Josiah Gimson was the most prosperous of the 19th century secularists in Leicester, and the main force behind the building of Leicester’s Secular Hall. He was a longtime friend of G. J. Holyoake and like him was an active supporter of the ideas of Robert Owen. In the 1850s the Owenites adopted Holyoake’s secular rationalism, or ‘secularism’.
It was Gimson who engaged the architect of the hall, Larner Sugden, and the sculptor for the five busts, Ambrose Louis Vago, and was responsible for the controversial inclusion of a bust of Jesus.

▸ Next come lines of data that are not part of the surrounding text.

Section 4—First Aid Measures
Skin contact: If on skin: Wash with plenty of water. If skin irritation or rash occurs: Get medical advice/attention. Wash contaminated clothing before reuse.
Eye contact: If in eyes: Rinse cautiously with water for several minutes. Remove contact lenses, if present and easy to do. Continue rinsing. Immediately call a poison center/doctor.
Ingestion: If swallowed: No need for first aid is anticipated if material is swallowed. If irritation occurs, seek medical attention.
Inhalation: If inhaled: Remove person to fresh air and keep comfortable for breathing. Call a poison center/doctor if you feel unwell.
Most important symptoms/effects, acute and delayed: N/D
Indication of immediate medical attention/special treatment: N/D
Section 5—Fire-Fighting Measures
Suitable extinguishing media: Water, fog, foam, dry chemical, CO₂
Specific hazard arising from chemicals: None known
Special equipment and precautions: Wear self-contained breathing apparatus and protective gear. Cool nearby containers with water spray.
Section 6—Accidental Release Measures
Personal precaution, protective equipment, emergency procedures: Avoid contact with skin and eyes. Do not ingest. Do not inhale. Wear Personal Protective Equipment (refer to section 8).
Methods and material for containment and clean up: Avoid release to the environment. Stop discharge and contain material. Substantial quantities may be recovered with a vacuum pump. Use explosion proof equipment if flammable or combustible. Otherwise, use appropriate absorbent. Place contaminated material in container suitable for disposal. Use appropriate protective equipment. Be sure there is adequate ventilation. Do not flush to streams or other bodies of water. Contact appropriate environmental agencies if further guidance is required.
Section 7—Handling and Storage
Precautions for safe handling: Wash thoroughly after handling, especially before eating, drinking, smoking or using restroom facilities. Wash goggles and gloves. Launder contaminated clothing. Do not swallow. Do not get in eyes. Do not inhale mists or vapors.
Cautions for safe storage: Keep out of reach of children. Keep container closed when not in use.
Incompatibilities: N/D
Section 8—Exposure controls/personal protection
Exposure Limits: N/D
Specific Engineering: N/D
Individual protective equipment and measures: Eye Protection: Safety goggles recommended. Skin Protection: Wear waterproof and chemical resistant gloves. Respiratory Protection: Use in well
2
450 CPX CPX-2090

Two of his lectures to the Society had the titles: ‘Jesus Christ: a Witness for Secularism and against doctrinal Christianity’, and ‘The Ethical Teachings of Christ testify to the all-sufficiency of Secular Conduct’.
Gimson’s wealth came from founding a successful engineering company. His Vulcan Works building, on Humberstone Road and Nedham Street, is still in use for commercial purposes. The company provided the engines (still to be seen working on occasion) at the Abbey pumping station, now a museum.
Gimson had eleven children, six of whom survived to maturity including Ernest William who became a furniture designer and architect.
In 1877 Gimson was elected to represent West St Mary’s Ward on the Town Council as a Liberal, and became vice-chairman of the Floods, Highways and Sewerage Committee. He is buried in the Gimson family grave in Welford Road cemetery.